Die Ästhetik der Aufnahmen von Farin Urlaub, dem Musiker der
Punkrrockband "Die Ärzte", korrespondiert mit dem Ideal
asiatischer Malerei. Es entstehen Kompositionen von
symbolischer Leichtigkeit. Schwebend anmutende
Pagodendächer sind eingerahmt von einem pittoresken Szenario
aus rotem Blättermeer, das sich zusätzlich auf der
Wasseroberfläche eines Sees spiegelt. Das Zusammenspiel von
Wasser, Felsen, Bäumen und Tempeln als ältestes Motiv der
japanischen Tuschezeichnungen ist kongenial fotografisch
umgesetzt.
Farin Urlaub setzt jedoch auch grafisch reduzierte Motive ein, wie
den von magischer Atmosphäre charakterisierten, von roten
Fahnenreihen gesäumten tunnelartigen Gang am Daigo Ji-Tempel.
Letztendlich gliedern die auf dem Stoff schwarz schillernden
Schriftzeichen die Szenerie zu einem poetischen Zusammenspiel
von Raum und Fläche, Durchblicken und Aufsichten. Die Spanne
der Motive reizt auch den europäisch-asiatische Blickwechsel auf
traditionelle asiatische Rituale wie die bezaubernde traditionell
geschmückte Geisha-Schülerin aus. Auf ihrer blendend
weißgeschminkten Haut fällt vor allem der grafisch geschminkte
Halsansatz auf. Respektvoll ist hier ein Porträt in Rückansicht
--
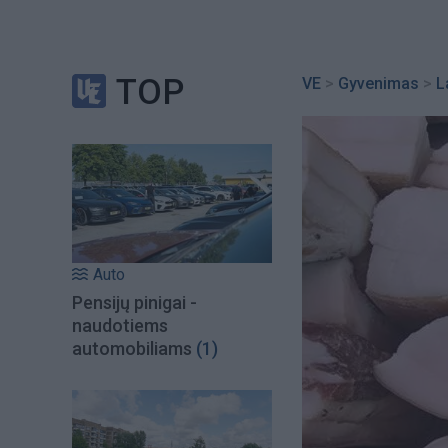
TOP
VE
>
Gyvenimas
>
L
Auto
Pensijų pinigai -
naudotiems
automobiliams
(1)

→ **Assignment**
Format everything from the line containing "Die Ästhetik der" down to the line containing "Farin Urlaub setzt" as a Markdown table with the columns Row and Line, numbering each line and leaving out any blank lines.

→ **Task solution**
| Row | Line |
|---|---|
| 1 | Die Ästhetik der Aufnahmen von Farin Urlaub, dem Musiker der |
| 2 | Punkrrockband "Die Ärzte", korrespondiert mit dem Ideal |
| 3 | asiatischer Malerei. Es entstehen Kompositionen von |
| 4 | symbolischer Leichtigkeit. Schwebend anmutende |
| 5 | Pagodendächer sind eingerahmt von einem pittoresken Szenario |
| 6 | aus rotem Blättermeer, das sich zusätzlich auf der |
| 7 | Wasseroberfläche eines Sees spiegelt. Das Zusammenspiel von |
| 8 | Wasser, Felsen, Bäumen und Tempeln als ältestes Motiv der |
| 9 | japanischen Tuschezeichnungen ist kongenial fotografisch |
| 10 | umgesetzt. |
| 11 | Farin Urlaub setzt jedoch auch grafisch reduzierte Motive ein, wie |